Venue adalah bagian utama dari sebuah festival. Tahun ini kita kembali ke venue utama seperti pada saat festival terakhir sebelum pandemi, Empire XXI Yogyakarta. Festival film yang pada hakikatnya adalah pertemuan-pertemuan kami rasa sangat efektif di venue ini, didukung oleh fasilitas teknis agar sebuah film bisa diapresiasi di kualitas terbaiknya. Klik Film yang tahun lalu mampu melebarkan penonton JAFF melalui pemutaran online tetap kami lakukan di tahun ini. Pengalaman program online tahun lalu melebarkan segmen penonton JAFF. Tahun-tahun sebelumnya penyelenggaraan tatap muka JAFF yang rata-rata berjumlah 12.000 admission, tahun lalu terdapat 22.000 admission yang mengakses program online kami. Sepuluh tahun lebih penyelenggaraan JAFF sudah membentuk kelompok penonton yang tidak bisa hadir langsung ke Jogja tetapi tetap menjadi bagian dari penyelenggaraan festival. Walaupun tahun ini kami mulai menyelenggarakan aktivitas menonton dengan tetap menjaga ketat aturan yang berlaku tentang protokol kesehatan. Kami mengambil kebijakan untuk tidak mengundang tamu festival, tapi kami menerima tamu yang datang untuk mengikuti festival. Kebangkitan tahun ini juga ditandai dengan kembalinya program kompetisi tetapi tetap dengan sistem penjurian online. Untuk itu aktivitas menonton untuk layar komunitas dimulai, tapi tidak ada program untuk forum komunitas yang setiap tahunnya dipenuhi oleh berbagai komunitas di penjuru Indonesia.

Dari awal saya percaya bahwa film-fIlm berkualitas akan muncul di masa-masa krisis. Tahun ini film yang diproduksi di masa pandemi mulai release. Film closing tahun ini, Cinta Pertama, Kedua dan Ketiga karya Gina S. Noer adalah film pertama yang memberanikan berproduksi di masa pandemi, juga mempunyai cerita dengan setting pandemi. Film-film generasi baru perfilman Indonesia mulai bermunculan dengan film panjang pertamanya, generasi yang berproses dan bertumbuh bersama JAFF: Akhirat: A Love Story (Jason Iskandar), Photocopier (Wregas Bhanuteja), Aum! (Bambank Ipoenk) dan juga Just Mom (film kedua dari Jeihan Angga). Aum! menjadi film spesial di JAFF karena film tersebut adalah cerita sukses pertama dari program project market kami, Jogja Future Project. Tak lupa hormat kami untuk pembuat film Indonesia yang selalu menempatkan JAFF sebagai rumah dari karya-karya mereka: Menunggu Bunda (Richard Oh), Tris (Djenar Maesa Ayu), Pages (Paul Agusta).

Konsistensi JAFF tentu saja tidak lepas dari dukungan-dukungan partner yang juga senantiasa selalu mendukung JAFF setiap tahunnya.
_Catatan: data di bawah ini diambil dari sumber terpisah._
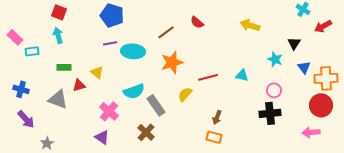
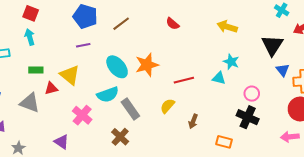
brown line: (166, 32) -> (121, 24), moved
black triangle: (294, 43) -> (272, 45), size x1.6
cyan ellipse: (133, 51) -> (117, 67), moved, turned 45
cyan star: (275, 59) -> (231, 62), moved
yellow triangle: (97, 72) -> (70, 75), size x1.5
yellow semicircle: (185, 94) -> (167, 106), moved
black cross: (270, 113) -> (248, 117), turned 30
purple triangle: (102, 137) -> (62, 142), moved
orange rectangle: (214, 137) -> (224, 142), moved

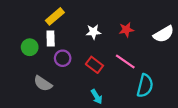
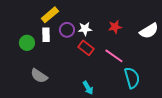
purple circle: (63, 58) -> (67, 30), moved
red rectangle: (94, 65) -> (86, 48), moved
cyan semicircle: (145, 86) -> (132, 78), turned -30

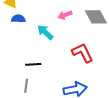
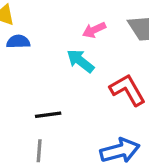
cyan arrow: (45, 32) -> (80, 61), moved

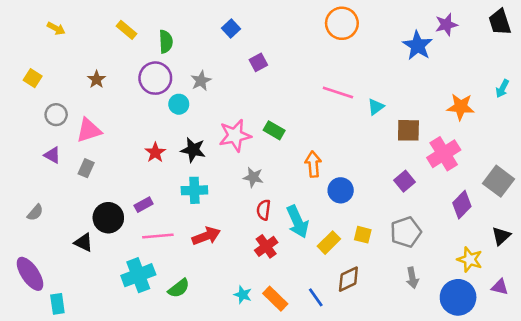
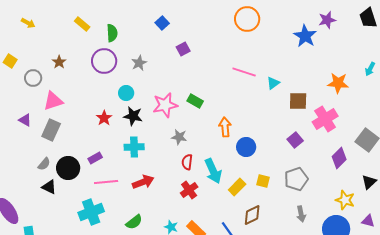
cyan circle: (179, 104) -> (126, 93), moved
gray circle: (56, 115) -> (33, 78), moved
gray rectangle: (86, 168) -> (51, 130), size x1.5
gray semicircle: (35, 213) -> (44, 164), moved
green semicircle: (179, 288) -> (134, 222), moved

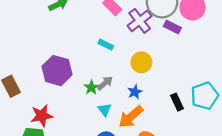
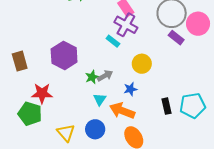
purple cross: (140, 21) -> (126, 25), moved, turned -35
orange arrow: (131, 117) -> (122, 111), turned 50

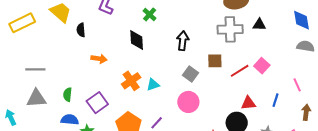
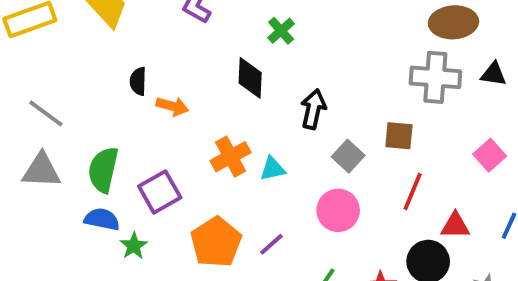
black semicircle: (81, 30) -> (138, 81), moved
black arrow: (183, 41) -> (313, 109), moved
gray line: (35, 69) -> (46, 113), turned 30
red line: (240, 71) -> (413, 191), moved, turned -42
green semicircle: (68, 95) -> (103, 170), size x1.6

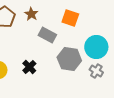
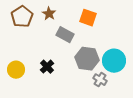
cyan circle: (96, 47) -> (114, 61), moved
gray cross: (96, 71) -> (100, 80), moved

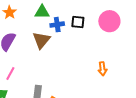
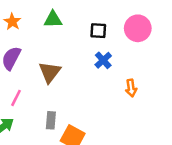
blue cross: (57, 25) -> (103, 60), moved, turned -32
brown triangle: (41, 40) -> (50, 72), moved

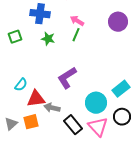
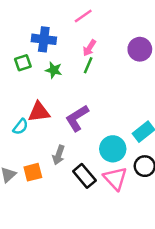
pink arrow: (77, 21) -> (89, 48), turned -88
green square: (15, 37) -> (23, 63), moved
red triangle: (36, 99) -> (39, 112), moved
gray arrow: (52, 108) -> (59, 155), turned -84

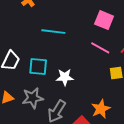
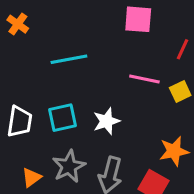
pink line: (100, 48) -> (144, 79), moved
orange star: (101, 109) -> (174, 151), turned 30

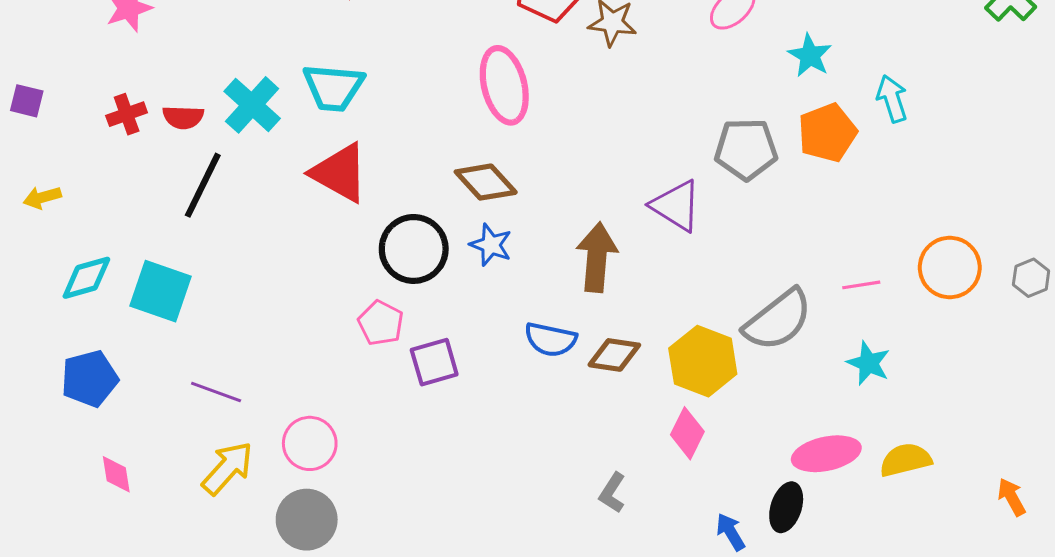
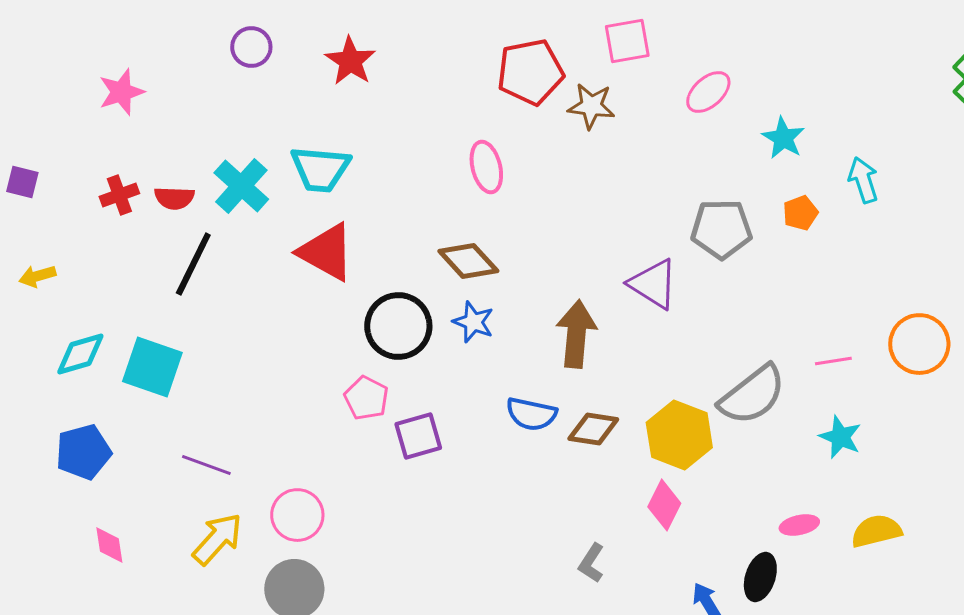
pink ellipse: (504, 85) -> (486, 167), size x0.7
orange pentagon: (827, 133) -> (800, 213), size x0.6
pink ellipse: (826, 454) -> (799, 525), size x0.6

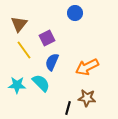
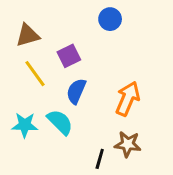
brown triangle: (19, 24) -> (28, 35), turned 36
orange arrow: (87, 67) -> (128, 99), turned 140

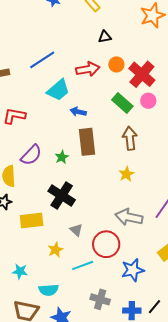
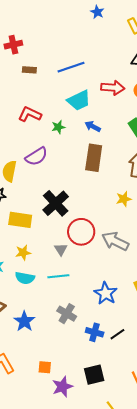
green star: (62, 157) -> (58, 127), moved
gray triangle: (76, 230) -> (61, 249), moved
red circle: (106, 244) -> (81, 232), moved
yellow star: (55, 250) -> (23, 253), moved
blue star: (133, 270) -> (106, 293), turned 30
cyan semicircle: (49, 290) -> (25, 278), moved

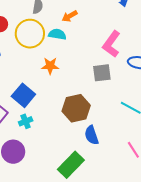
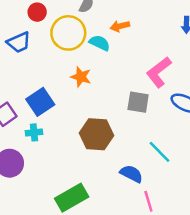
blue semicircle: (92, 135) -> (131, 174), moved, turned 120

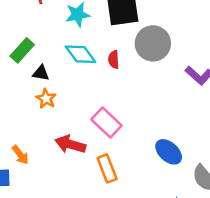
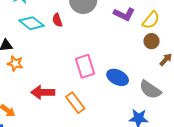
pink rectangle: (106, 123) -> (85, 66), moved, turned 45

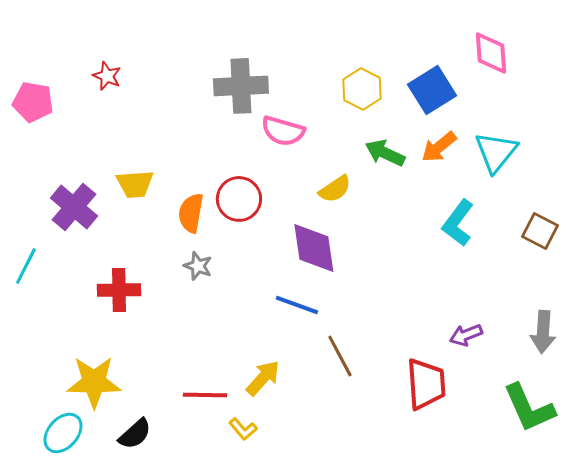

Terima kasih kepada Kementerian Pendidikan, Kebudayaan, Riset dan Teknologi Direktorat Perfilman Musik dan Media Baru, Dinas Kebudayaan Yogyakarta, MLDSPOT, Empire XXI, Klik Film dan semua produser film Indonesia yang memilih JAFF sebagai ruang untuk mempromosikan karya mereka. Apa yang saya bayangkan tahun ini terjadi, JAFF terlaksana dari dukungan pelaku perfilman Indonesia. Dukungan dari pemerintah, dukungan dari pembuat film dan juga dukungan dari penonton. Kekuatan-kekuatan saling mendukung inilah yang akan menjaga sinema kita, karena tidak ada orang lain yang akan menjaga sinema kita selain kita sendiri.

Dengan tetap menjaga protokol kesehatan, mari bertemu untuk menunjukkan kegigihan kita untuk membangkitkan Sinema Indonesia, Sinema Asia Tenggara, Sinema Asia!